▶ [TEXT EXTRACT]
>> begin

# Some purple beauties.....



## BottleArchaeologist (Sep 30, 2005)

Just found these in a box in my garage....)

 A deep purple pickle, a deep purple mustard and a Whitall Tatum No 1 in deep deep purple. 

 Question on the pickle.........it is embossed P V & P Works S F Cal on the base. any info on this??? Any value to any of these? 

 BA


----------



## BottleArchaeologist (Sep 30, 2005)

another view


----------



## BottleArchaeologist (Sep 30, 2005)

the base of the pickle


----------



## GuntherHess (Sep 30, 2005)

Pacific Vinegar & Pickle Works 1880s-1890s period.  Factory located on Fulton Street.
 Scarce, not super rare.


----------



## BottleArchaeologist (Sep 30, 2005)

Thanks a bunch Gunther!!!!!!!!!!!!!!

 BA


----------



## BottleArchaeologist (Sep 30, 2005)

Hey Gunther.......in 1898 they were located at 120 Davis St.  and another address listed as 115 Shotwell this according to the telephone directory of that year in SF. 

 BA


----------



## BOTLDGR03 (Sep 30, 2005)

The nice pickle bottle you have is from the Pacific Vinegar & Pickle Works, San Francisco, Ca. circa 1870-1890. This bottle has an estimated value $30 - 50. A front embossed would bring quite a bit more. I know the maker (Bottles Identification & Price Guide 4th Edition Michael Polak). The age and value, is an assumption I made. Hope this helps you further your search. Keep bringing the good ones to the table.


----------



## BottleArchaeologist (Sep 30, 2005)

Thanks for the info Botldgr........and welcome to the forum!!!!!!!!!!!!

 BA


----------



## BOTLDGR03 (Sep 30, 2005)

>> end

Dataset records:
>> begin

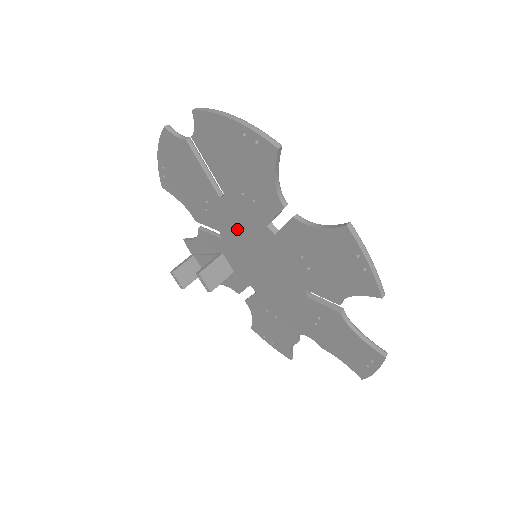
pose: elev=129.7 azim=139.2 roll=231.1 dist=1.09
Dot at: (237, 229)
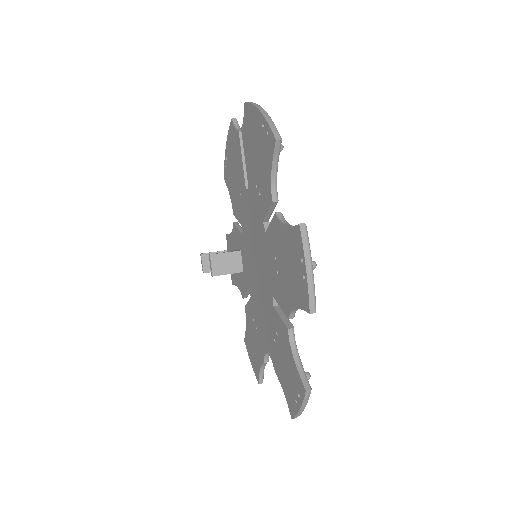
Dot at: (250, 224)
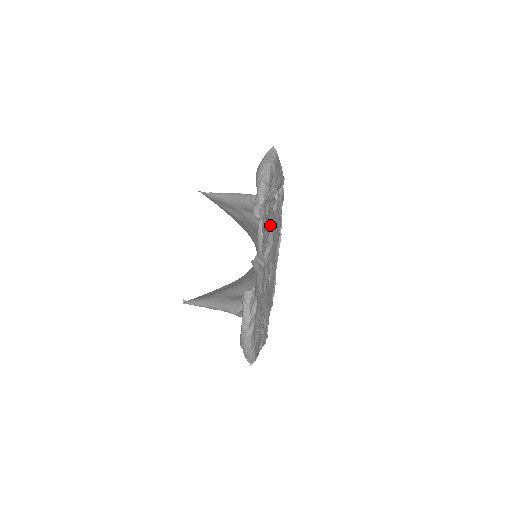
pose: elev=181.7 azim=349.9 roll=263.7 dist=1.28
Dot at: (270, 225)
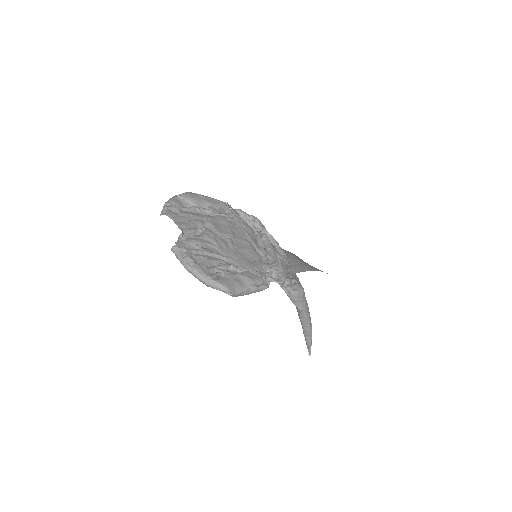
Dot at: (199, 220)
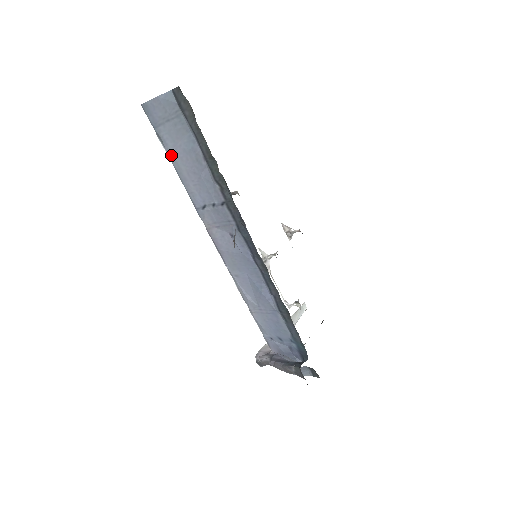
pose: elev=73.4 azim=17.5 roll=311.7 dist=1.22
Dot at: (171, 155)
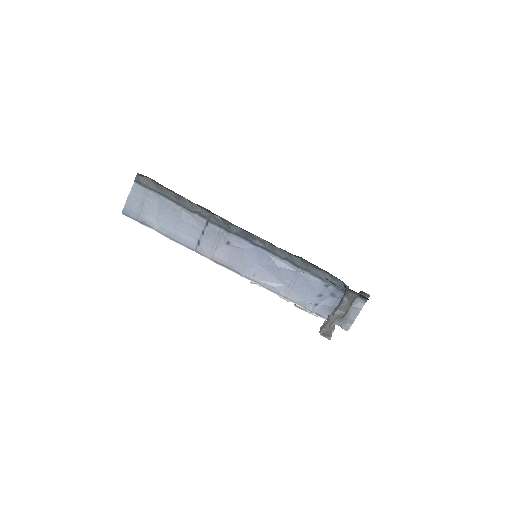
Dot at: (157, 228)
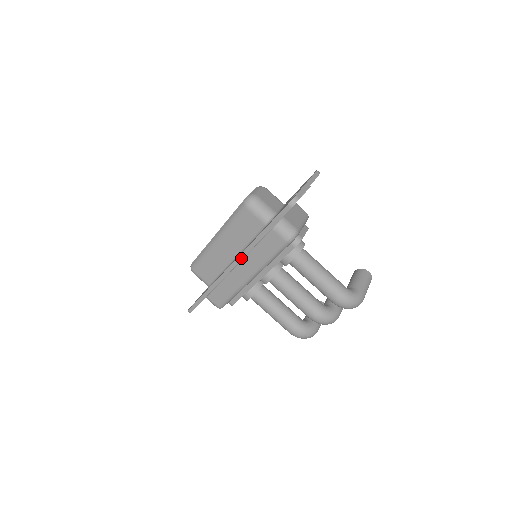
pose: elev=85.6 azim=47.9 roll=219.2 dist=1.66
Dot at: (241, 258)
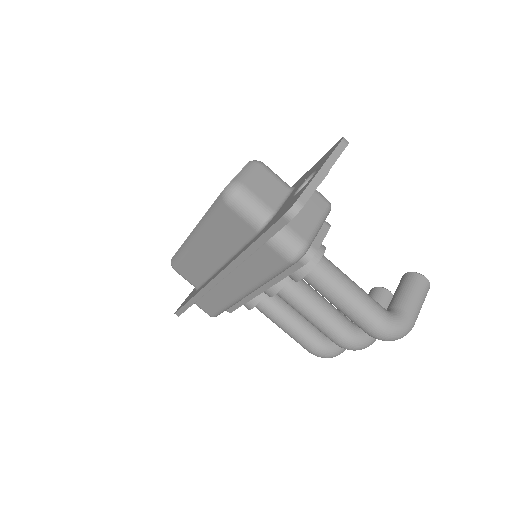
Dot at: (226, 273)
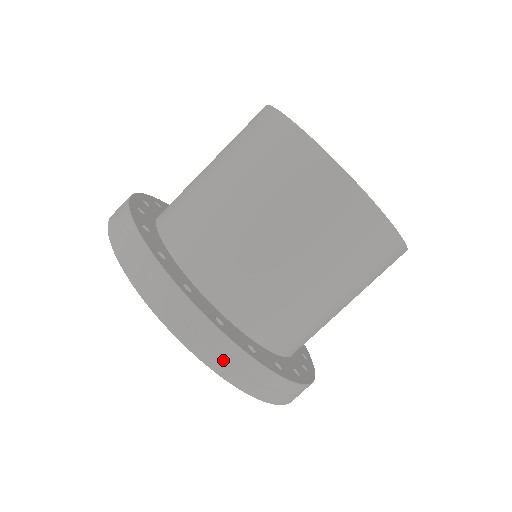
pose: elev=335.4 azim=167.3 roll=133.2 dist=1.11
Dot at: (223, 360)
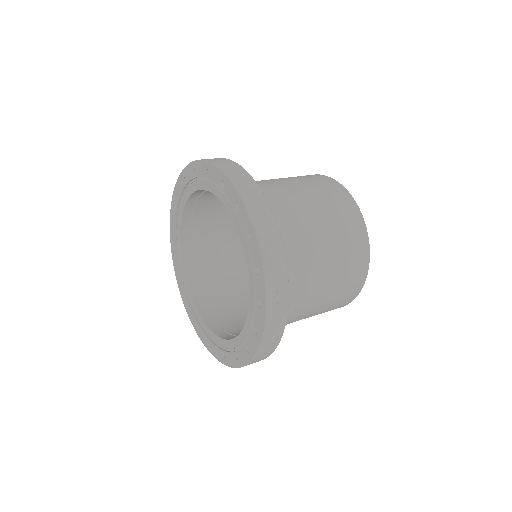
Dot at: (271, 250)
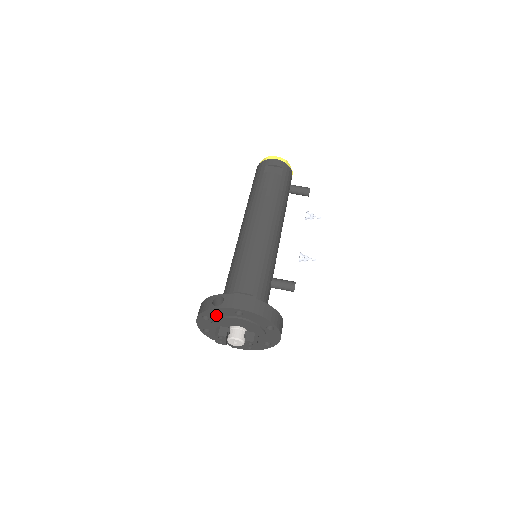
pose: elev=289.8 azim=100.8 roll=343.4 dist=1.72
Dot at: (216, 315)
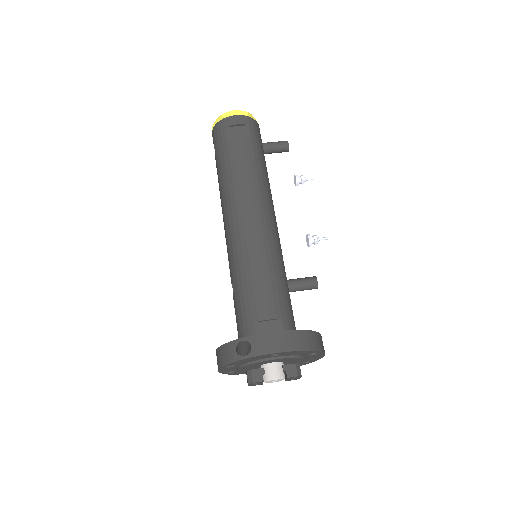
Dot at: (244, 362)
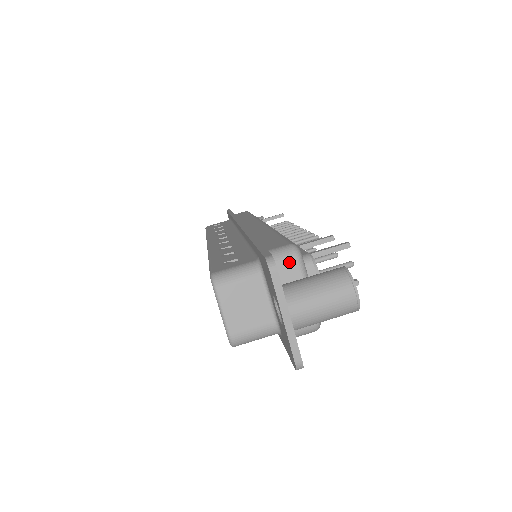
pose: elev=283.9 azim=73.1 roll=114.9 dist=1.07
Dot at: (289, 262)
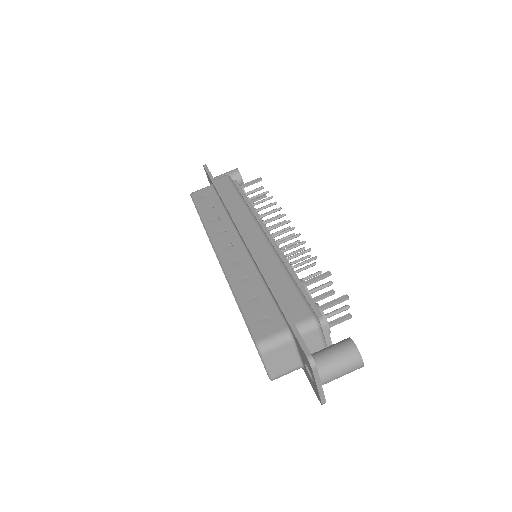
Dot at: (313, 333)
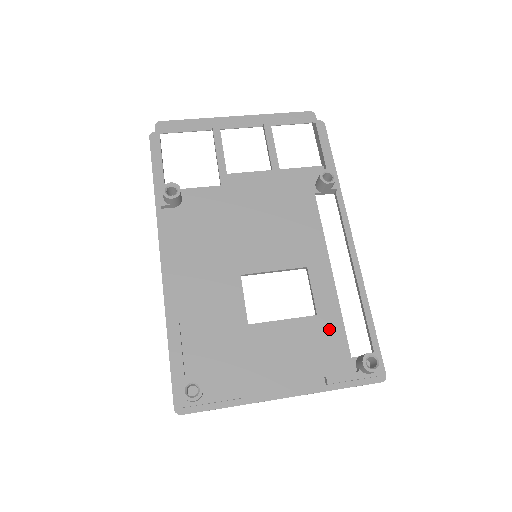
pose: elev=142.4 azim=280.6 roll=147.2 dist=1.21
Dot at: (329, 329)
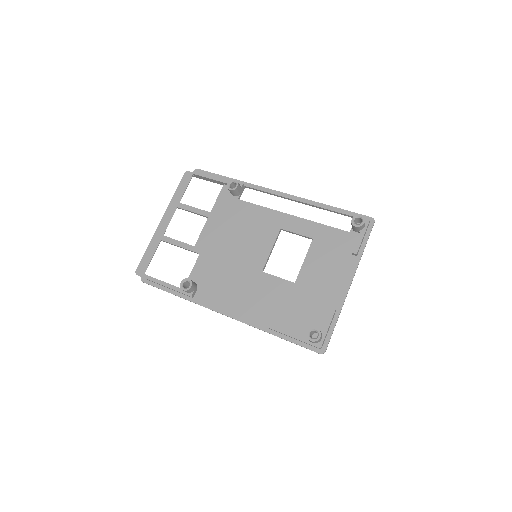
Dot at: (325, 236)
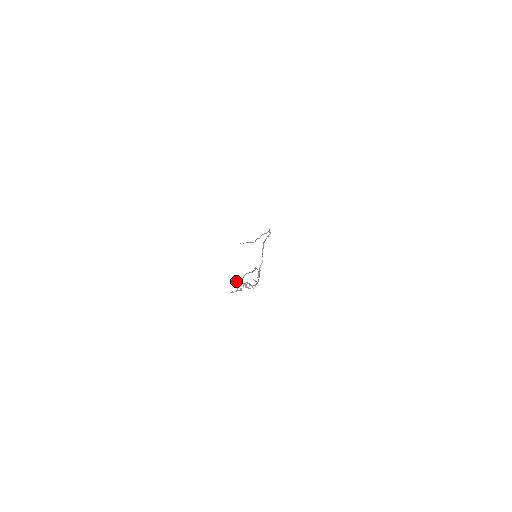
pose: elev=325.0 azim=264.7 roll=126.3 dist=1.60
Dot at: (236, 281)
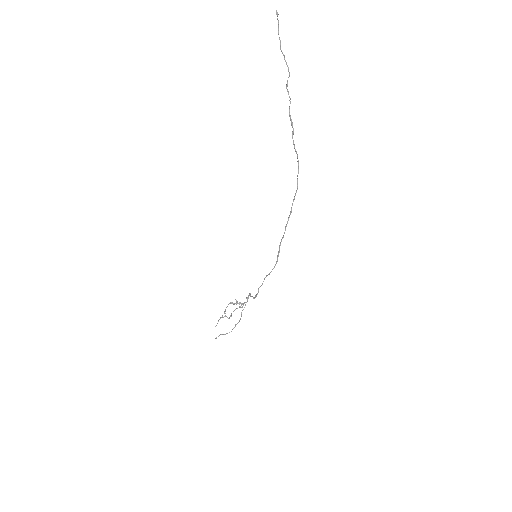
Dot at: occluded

>> end

▶ [GIVEN PROBLEM A]
Update the forum thread about purple bottles by writing out the passage that begins at the words "the base of" and stops after "not super rare.", with "Scarce" replaced by "Uncommon".
▶ [GIVEN PROBLEM B]
Write what comes next in the forum thread about purple bottles, picking up after its final line.

▶ [TASK RESPONSE A]
the base of the pickle


----------



## GuntherHess (Sep 30, 2005)

Pacific Vinegar & Pickle Works 1880s-1890s period.  Factory located on Fulton Street.
 Uncommon, not super rare.

▶ [TASK RESPONSE B]
Anytime! That sure was a superb Hall's bottle that backhoe operator gave you. I have acquired quite a few from really nice people who supported my interest in bottles. It brings such joy to know that people remember me around here " you're the one that collects bottles aren't you?" Here, I thought you might like this. I have had several awesome bottles given to me by construction workers, farmers, and co-workers. It might only be a 1980's Coke bottle, but I always accept them as if it were a Bryant's Bitters. It makes them feel good as well. Keep up the good work and quality photos.


----------



## Bottleman (Oct 1, 2005)

I defiantly agree with BOTLDGR03 when he said keep up the quality photos. Very rarely do I see pictures of bottles as nice as yours! I find that you have to have the perfect lighting to get a really nice picture.

 ~~Tom


----------



## madman (Oct 1, 2005)

yo ba nice bottles! ive got a soft spot for early food bottles,  nice!!!   heres one i found its common but its cool to me mike


----------



## BottleArchaeologist (Oct 1, 2005)

Mike I love those bottles. I will take some pics of the ones I have besides the purple one......)

 Thanks BottleMan.....I try and get as good a pic as I can. I hope to get even better. 

 BA


----------



## GuntherHess (Oct 1, 2005)

> 1898 they were located at 120 Davis St. and another address listed as 115 Shotwell this according to the telephone directory of that year in SF.


 
 There is an 1888 receipt in Zumwalt's book with the 415 Fulton st address for factory and 323 Front St for the offices.
 Also lists John L Koster as President and manager in 1892.


----------



## BottleArchaeologist (Oct 1, 2005)

Cool info Gunther. Thanks a bunch. 

 know of anywhere I can get that Zumwalt book?

 know of anyplace I can get Fikes Bottle book? 

 TIA

 BA


----------



## David E (Oct 2, 2005)

Had one purple, Whithall tatum insulator that I had to make a small repair on. Paid $5.00 and sold for $25.00. And indicated it was repaired. Think they may be worth a lot more in good shape.
 One thing though I was in a junk shop after that and found they had many, many Withall Tatum #1, but I just bought two for a dollar and lucky I didn't buy more as they would not turn color.
 Insulator guy later told me it depends on batch. Perhaps maybe they were made as #1 before and after the manganse period.
 Dave


----------



## Bixel (Oct 2, 2005)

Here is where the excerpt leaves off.